Religion is the opiate of the masses, Karl Marx once said, and more recently others have been saying that movies are the opiate of the masses. Nowhere do we find these two lines of thought better demonstrated than in so-called "feel-good" movies, like Cocoon, which besides offering slick, fast-paced entertainment, also comfort us with messages of cosmic oneness with our fellow man and/or alien.
Cocoon is the biggest and most-hyped of this summer's feel-good movies, which don't differ too much from last summer's feel-good movies, except there are more of them. Ron (Opie) Howard directed Cocoon. His last project, Splash, was one of the best pictures of 1984. Cocoon is not one of the better movies of 1985, although it may become one of the most popular.

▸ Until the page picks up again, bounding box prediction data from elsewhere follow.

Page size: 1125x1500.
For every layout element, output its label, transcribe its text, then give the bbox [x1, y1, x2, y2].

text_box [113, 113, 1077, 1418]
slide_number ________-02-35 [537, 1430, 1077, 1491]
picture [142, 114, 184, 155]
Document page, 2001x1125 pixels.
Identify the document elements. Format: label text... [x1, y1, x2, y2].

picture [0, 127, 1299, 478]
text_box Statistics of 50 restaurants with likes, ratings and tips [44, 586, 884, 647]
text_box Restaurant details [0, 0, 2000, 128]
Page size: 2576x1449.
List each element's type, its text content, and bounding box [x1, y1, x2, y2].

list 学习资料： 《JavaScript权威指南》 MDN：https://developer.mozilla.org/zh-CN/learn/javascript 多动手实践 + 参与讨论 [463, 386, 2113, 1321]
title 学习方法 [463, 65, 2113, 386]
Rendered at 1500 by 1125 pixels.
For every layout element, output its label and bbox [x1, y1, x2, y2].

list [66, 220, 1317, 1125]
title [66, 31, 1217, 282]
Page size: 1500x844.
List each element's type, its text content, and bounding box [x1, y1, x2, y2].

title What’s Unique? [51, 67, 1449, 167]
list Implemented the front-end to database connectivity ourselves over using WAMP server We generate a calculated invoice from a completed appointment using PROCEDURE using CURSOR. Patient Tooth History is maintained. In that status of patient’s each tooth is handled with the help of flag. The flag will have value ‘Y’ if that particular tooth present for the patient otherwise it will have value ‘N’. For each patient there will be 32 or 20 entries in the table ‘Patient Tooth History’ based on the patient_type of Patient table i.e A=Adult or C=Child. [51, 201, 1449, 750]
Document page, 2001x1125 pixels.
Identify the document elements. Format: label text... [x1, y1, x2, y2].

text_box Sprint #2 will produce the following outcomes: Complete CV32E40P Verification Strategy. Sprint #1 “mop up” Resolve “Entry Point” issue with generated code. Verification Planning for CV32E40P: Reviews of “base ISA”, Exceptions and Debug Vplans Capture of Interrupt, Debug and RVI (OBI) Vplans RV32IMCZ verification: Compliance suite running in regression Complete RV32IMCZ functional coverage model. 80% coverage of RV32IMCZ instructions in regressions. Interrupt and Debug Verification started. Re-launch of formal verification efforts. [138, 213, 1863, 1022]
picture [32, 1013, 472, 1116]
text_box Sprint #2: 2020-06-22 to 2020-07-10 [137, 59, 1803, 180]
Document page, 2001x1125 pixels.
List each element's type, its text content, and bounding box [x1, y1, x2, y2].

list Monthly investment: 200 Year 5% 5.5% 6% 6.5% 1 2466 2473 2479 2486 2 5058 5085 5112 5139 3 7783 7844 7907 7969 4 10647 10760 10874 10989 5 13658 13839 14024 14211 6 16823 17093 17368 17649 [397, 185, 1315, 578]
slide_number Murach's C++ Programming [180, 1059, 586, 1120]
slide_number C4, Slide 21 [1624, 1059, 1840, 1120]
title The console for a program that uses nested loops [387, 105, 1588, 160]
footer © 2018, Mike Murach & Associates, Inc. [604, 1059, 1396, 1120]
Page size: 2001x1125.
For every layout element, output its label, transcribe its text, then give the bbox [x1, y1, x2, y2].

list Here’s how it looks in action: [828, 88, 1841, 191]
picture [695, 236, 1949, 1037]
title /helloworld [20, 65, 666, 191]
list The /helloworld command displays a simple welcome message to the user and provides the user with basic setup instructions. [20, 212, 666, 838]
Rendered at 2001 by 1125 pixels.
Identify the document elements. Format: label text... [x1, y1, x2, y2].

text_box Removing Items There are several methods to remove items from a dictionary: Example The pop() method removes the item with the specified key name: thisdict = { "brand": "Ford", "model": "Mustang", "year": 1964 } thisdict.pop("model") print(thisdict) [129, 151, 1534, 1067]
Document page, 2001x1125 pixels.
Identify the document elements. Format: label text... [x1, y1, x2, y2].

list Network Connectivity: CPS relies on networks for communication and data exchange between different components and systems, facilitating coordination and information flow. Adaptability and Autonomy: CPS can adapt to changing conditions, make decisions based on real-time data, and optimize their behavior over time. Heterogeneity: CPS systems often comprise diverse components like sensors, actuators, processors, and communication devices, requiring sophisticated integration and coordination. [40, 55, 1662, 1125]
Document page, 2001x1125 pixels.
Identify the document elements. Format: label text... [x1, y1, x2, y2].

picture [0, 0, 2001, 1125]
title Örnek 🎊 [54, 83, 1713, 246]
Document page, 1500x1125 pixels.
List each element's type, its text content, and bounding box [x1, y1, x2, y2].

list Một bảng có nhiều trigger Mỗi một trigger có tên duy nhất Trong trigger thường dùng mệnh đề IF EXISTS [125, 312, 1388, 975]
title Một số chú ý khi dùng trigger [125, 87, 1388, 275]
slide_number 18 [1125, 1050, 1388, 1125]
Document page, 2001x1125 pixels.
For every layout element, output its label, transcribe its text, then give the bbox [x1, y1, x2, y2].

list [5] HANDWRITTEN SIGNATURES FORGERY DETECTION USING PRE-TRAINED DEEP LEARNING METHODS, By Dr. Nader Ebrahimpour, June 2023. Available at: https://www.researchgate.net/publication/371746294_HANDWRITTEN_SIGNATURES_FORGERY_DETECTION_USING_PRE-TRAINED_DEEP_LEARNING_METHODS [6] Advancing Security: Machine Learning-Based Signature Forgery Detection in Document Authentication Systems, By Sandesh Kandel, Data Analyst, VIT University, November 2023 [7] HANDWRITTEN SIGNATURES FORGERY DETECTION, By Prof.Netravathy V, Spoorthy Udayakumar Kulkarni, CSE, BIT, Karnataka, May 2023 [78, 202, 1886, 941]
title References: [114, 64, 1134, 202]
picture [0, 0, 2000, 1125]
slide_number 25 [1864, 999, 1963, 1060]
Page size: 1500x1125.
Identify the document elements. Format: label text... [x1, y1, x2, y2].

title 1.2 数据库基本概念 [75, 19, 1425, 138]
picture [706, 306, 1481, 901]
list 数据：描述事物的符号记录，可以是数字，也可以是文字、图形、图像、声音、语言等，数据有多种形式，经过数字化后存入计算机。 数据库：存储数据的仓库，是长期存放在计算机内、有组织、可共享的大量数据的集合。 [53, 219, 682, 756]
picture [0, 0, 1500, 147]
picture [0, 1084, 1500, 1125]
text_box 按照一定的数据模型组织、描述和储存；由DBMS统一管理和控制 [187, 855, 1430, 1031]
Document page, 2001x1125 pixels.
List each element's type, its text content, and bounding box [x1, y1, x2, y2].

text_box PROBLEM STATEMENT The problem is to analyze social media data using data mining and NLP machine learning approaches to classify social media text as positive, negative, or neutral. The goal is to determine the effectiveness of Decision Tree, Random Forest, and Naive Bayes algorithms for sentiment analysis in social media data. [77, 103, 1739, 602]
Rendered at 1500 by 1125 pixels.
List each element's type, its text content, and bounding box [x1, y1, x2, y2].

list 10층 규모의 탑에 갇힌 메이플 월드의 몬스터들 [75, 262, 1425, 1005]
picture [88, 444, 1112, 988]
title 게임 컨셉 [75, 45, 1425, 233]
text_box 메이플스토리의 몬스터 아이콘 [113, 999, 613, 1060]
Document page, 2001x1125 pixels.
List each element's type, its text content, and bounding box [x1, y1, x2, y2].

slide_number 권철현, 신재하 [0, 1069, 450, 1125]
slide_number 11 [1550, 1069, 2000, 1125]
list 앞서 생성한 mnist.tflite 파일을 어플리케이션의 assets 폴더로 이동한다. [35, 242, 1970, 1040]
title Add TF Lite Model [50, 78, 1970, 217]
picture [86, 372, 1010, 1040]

Cocoon is like Splash in many ways. Both have beautiful female aliens (Tahnee Welch here, Darryl Hannah in Splash). Both have bumbling-but-likable guys (Steve Guttenberg here, Tom Hanks in Splash). Both have a romance between the alien and the ordinary guy. Both involve a secret which society would go crazy over if it got its hands on it (a mermaid in Splash, a swimming pool of youth here).
You doubtlessly remember from high school American history how the Spanish explorer Ponce De Leon searched the New World for the fabled "swimming pool of youth" which kept the Indians so young. All he found were alligators in the Florida swamps. Of course hindsight is 20/20, and today we know that the Indians' youthful appearances was due to exercise and a proper diet, and that there is no swimming pool of youth, at least native to this planet. But, as we learn in Cocoon, there is a secret to everlasting youth on other planets. Some aliens have brought the magic pool to a St. Petersburg, Florida house where they use it to help bring their cocoon-entrapped comrades out of a 10,000-year-long hibernation.
Three adventurous old men from the nearby retirement home start taking swims in the magic pool without the aliens' knowledge, and discover that it makes them feel young again. Not only do the mystical waters heal cancer and improve eyesight, they make you horny.
Well, one thing leads to an other, and naturally the oldsters find that too much a good thing is bad. Even the wisdom of the years has not prepared them for something which can make them feel young again. Even old people can learn new tricks, we see.
Howard's visual style has improved since Splash, and there are some good characters here, but the story runs out of steam in the final third of the film. Cocoon lacks the coherence and the satisfaction of Splash. More of the Guttenberg/Welch relationship would have helped, too, as would have some better acting from Welch.
Cocoon also spins up some overt religious symbolism which isn't nearly as effective as it wants to be. Of course, Cocoon isn't the first movie to associate meetings between aliens and Earthlings with religion. But the best movies of this sort, 2001: A Space Odyssey and Close Encounters of the Third Kind, project a religious aura. The religious attitude is unstated but it's strongly implied. In Coccon, the mystical allusions are explicit, but the feeling just isn't there as it is in Close Encounters and 2001.
This isn't to say Cocoon is a bad movie. It's fair summer escapism, although it doesn't meet its lofty ambitions. There are better movies around; Cocoon just fits into the "OK" category.